With the advent of automated machine learning, data scientists will need to adapt their role in the data science life cycle.
Automated machine learning (autoML) is being adopted more broadly across all industries as companies try to get the most out of their data science programs. As this trend continues, many data scientists are questioning their value to the organization and what they can offer that autoML cannot. To understand this, it is important to understand just what autoML is and how it fits into the full data science life cycle.
AutoML is the umbrella term for tools and platforms that automate the steps of selecting the right model and optimizing its hyperparameters to generate the best model possible under a given set of data. There are libraries such as auto-sklearn and auto-WEKA that provide these autoML capabilities. There are also cloud platforms in this space that provide an entire ecosystem for automating machine learning, including Azure Machine Learning, Amazon Machine Learning, the Google Cloud Platform, and IBM Watson. These cloud providers fall under the category of machine learning as a service (MLaaS).

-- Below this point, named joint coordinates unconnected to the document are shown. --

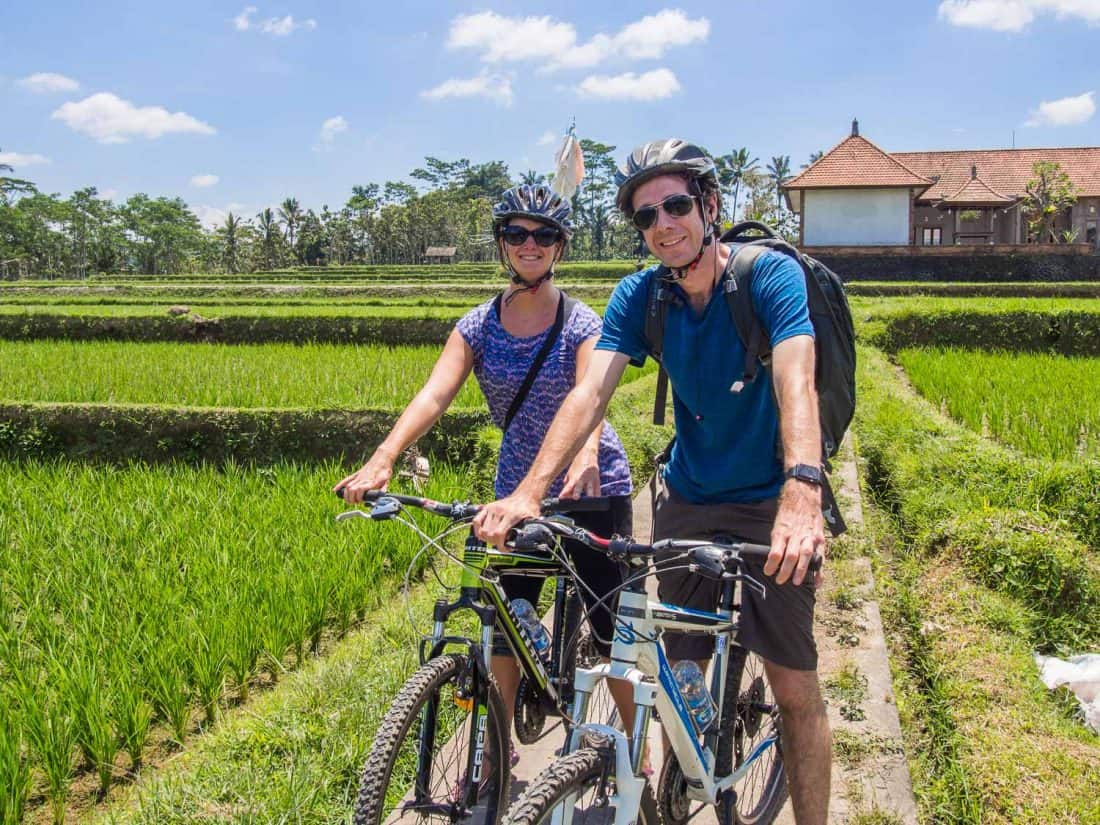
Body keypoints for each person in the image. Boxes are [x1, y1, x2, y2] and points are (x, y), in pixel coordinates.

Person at [473, 140, 831, 824]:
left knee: (793, 686)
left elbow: (796, 378)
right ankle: (679, 785)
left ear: (709, 204)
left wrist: (803, 490)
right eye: (646, 215)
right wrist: (528, 491)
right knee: (680, 672)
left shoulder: (769, 278)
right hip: (691, 495)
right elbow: (589, 394)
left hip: (770, 498)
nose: (663, 223)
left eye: (675, 205)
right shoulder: (643, 295)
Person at [334, 183, 638, 761]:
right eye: (518, 234)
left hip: (588, 486)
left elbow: (589, 395)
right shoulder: (477, 325)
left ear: (559, 247)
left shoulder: (581, 323)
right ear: (502, 244)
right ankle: (496, 749)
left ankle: (633, 746)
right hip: (513, 493)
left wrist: (589, 454)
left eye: (543, 234)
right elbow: (434, 394)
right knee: (505, 618)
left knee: (610, 624)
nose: (531, 244)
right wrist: (385, 455)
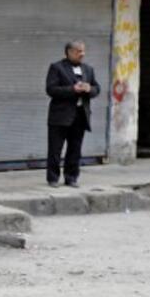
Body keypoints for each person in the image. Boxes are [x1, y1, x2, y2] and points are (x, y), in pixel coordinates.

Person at [46, 41, 101, 188]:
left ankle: (71, 178)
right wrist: (72, 89)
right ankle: (53, 178)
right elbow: (51, 89)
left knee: (75, 149)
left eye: (83, 51)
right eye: (78, 51)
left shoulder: (88, 69)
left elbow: (97, 88)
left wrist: (89, 89)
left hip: (80, 115)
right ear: (69, 52)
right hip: (60, 116)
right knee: (55, 149)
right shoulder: (57, 68)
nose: (82, 54)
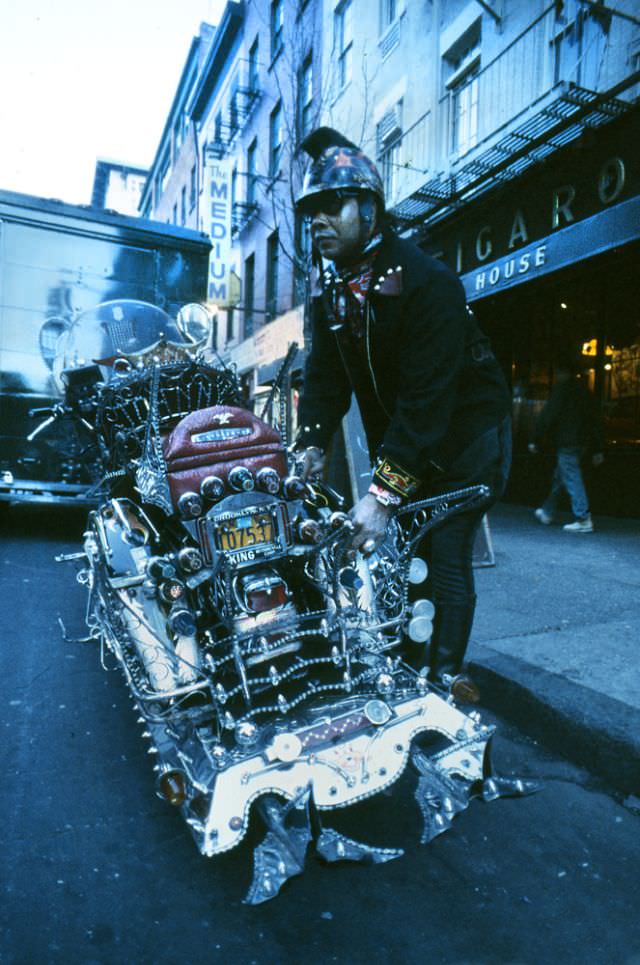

The goal of autoML is to shorten the cycle of experimentation and trial and error. It cycles through a large number of models and the hyperparameters used to configure those models to determine the best model available for the data presented. This is a tedious and time-consuming activity for any human data scientist, even if he or she is highly skilled. AutoML platforms can perform this repetitive task more quickly and exhaustively to reach a solution faster and more effectively.
The ultimate value of the autoML tools is not to replace data scientists but to offload their routine work and streamline their process to free them and their teams to focus their energy and attention on other aspects of the process that require a higher level of thinking and creativity. As their priorities change, it is important for data scientists to understand the full life cycle so that they can shift their energy to higher-value tasks and hone their skills to further elevate their value to their organizations.
The first step in any machine learning initiative is to identify what problem the business has to solve. During problem identification, data science teams evaluate what defines success for the business and determine where the application of machine learning can assist the business in achieving its business targets.
In this step, it is vital that data science teams understand the business (and business in general) well. Team members must understand business processes, have expertise in existing and potential markets, know the competitive and regulatory landscape within which its business operates, and be able to navigate the political ecosystem in which the data science program lives.
Such business acumen is not always among the strengths of traditional data scientists -- whose focus has traditionally been the mathematical and computer programming aspects of their role -- but it must become so for the future. This is an opportunity for a data science team to expand its team composition. The more technical data scientists can coach individuals with more business expertise on the intrinsic value of machine learning. Traditional technical data science teams working jointly with techno-savvy business partners can improve their outreach into (and value to) the business.